Praat (= talk in dutch) is a free scientific computer software package for the analysis of speech in phonetics. It was designed, and continues to be developed, by Paul Boersma and David Weenink of the Institute of Phonetics Sciences at the University of Amsterdam. Praat runs on a wide range of operating systems. The program also supports speech synthesis, including articulatory synthesis.
[HTML1]
Praat displays two windows : Praat Objects and Praat Picture.

Praat Objects Window

Praat Objects Window

Praat Picture Window

Praat Picture Window

The spectrogram can also be rendered in a customized window.

Praat

Praat customized window

The current version 6.1.51 of Praat was released on August 25, 2021. The source code for this release is available at Github. A huge documentation with FAQ’s, tutorials, publications, user guides is available for Praat. The plugins are located in the directory C:/Users/name/Praat/.

An outstanding plugin for Praat is EasyAlign. It is a user-friendly automatic phonetic alignment tool for continuous speech. It is possible to align speech from an orthographic or phonetic transcription. It requires a few minor manual steps and the result is a multi-level annotation within a TextGrid composed of phonetic, syllabic, lexical and utterance tiers. EasyAlign was developed by Jean-Philippe Goldman at the Department of Linguistics, University of Geneva.

SoX

SoX (Sound EXchange) is a free cross-platform command line utility that can convert various formats of computer audio files in to other formats. It can also apply various effects to these sound files and play and record audio files on most platforms. SoX is called the Swiss Army knife of sound processing programs.

SoX is written in standard C and was created in July 1991 by Lance Norskog. In May 1996, Chris Bagwell started to maintain and release updated versions of SoX. Throughout its history, SoX has had many contributing authors. Today Chris Bagwell is still the main developer.

The current Windows distribution is 14.4.2 released  in February 22, 2015. The source code is available at Sourceforge.

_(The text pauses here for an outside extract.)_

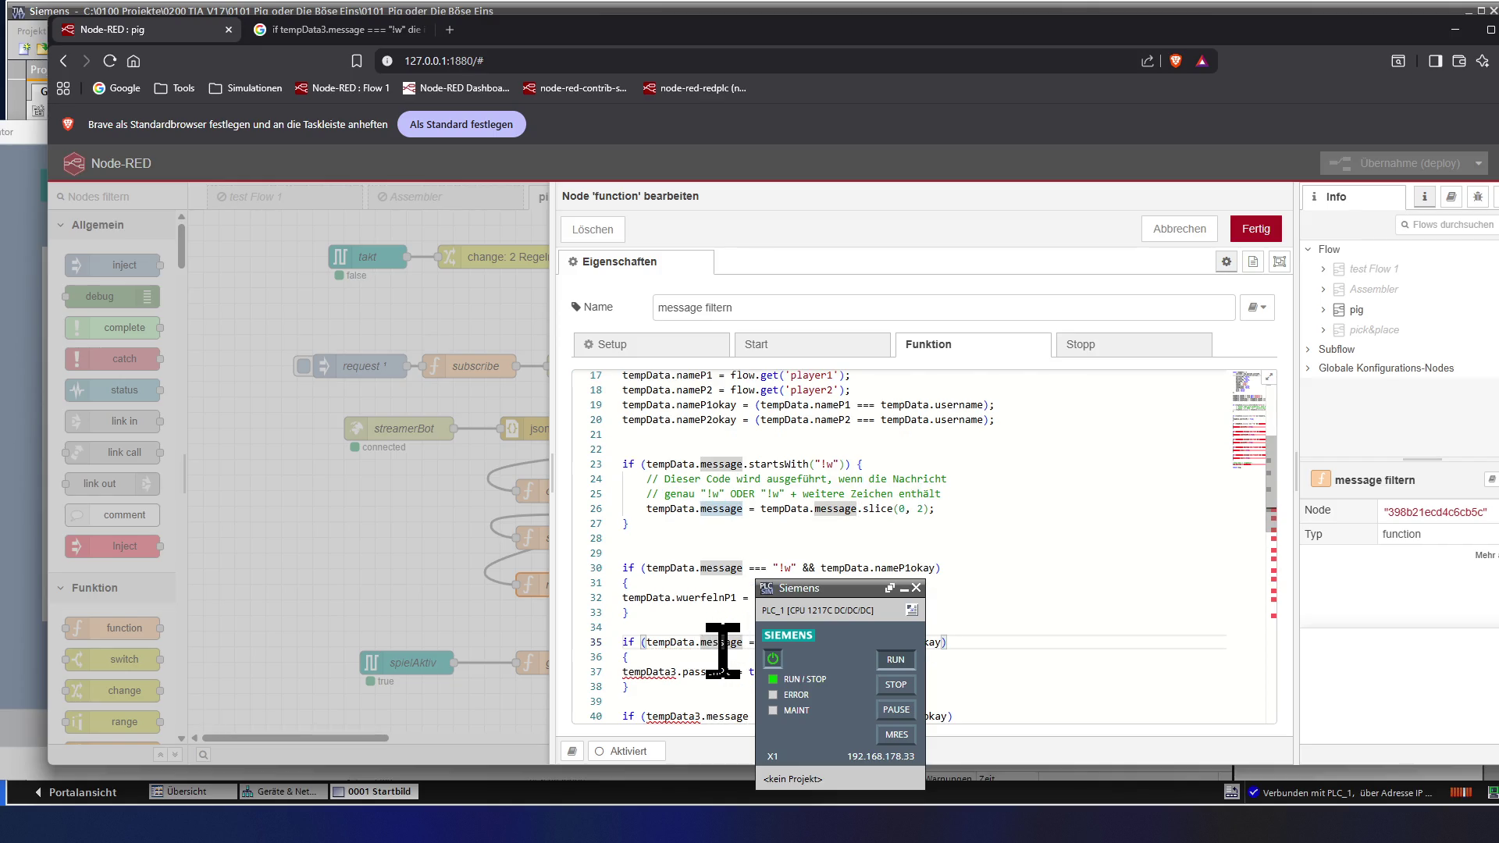
key(Down)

SoX provides a very powerful spectrogram effect. The spectrogram is rendered in a png image-file and shows time in the x-axis, frequency in the y-axis and audio signal amplitude in the z-axis. The z-axis values are represented by the colour of the pixels in the x-y plane. The command

sox example.wav -n spectrogram

creates the following auto-calculated, auto-sized spectrogram :

SoX auto

SoX auto-calculated, auto-sized spectrogram

The main options to customize a spectrogram created with SoX are :


-x num : change the width of the spectrogram from its default value of 800px
-Y num : sets the total height of the spectrogram; the default value is 550px
-z num : sets the dynamic range from 20 to 180 dB; the default value is 120 dB
-q num : sets the z-axis quantisation (number of different colours)
-w name : select the window function; the default function is Hann
-l : creates a printer-friendly spectrogram with a light background
-a : suppress the display of the axis lines
-t text : set an image title
-c text : set an image comment (below and to the left of the image)
-o text : set the name of the output file; the default name is spectrogram.png
rate num k : analyse a small portion of the frequency domain (up to 1/2 num kHz)

[HTML1]
A customized rendering follows :

SoX

Customized SoX spectrogram

The customized SoX spectrogram was created with the following command :

sox example.wav -n rate 10k spectrogram -x 480 -y 240 -q 4 -c "www.web3.lu" 
-t "SoX Spectrogram of the triple speech sound Marco Barnig"

WASP

WASP is a free Windows program for the recording, display and analysis of speech. With WASP you can record and replay speech signals, save them and reload them from disk, edit annotations, and display spectrograms and a fundamental frequency track. WASP is a simple application that is complete in itself, but which is also designed to be compatible with the Speech Filing System (SFS) tools for speech research. The current version 1.80 was released in June 2020.
[HTML1]
The following figure shows a customized WASP window with a  speech waveform pane, a wideband spectrogram, a pitch track and annotations.

WASP customized spectrogram

WASP customized spectrogram with pitch and annotation tracks

WASP is free, but not public domain software, its intellectual property is owned by Mark Huckvale, University College London.
[HTML1]

Sonogram Visible Speech

Sonogram Visible Speech is a very advanced program for sound, music and speech analysis. It provides multiple tools to perform various transformations and spectral studies on audio signals and to display the results in numerous panels : perspectogram, pitch, wavelet, cepstrum, 3D plots, auto-correlation charts etc.

In short terms, Sonogram is a  powerful and complex audio spectrum analyzer with a comprehensive GUI layout.

Sonogram Visible Speech Main Window

Sonogram is programmed in Java and needs Java Runtime in version 16 at least. It runs in Windows, MacOS and Unix/Linux. The current version 5 has been released in August 18, 2021. The source code is available at Github. The next figure shows the start of the program in a Linux terminal.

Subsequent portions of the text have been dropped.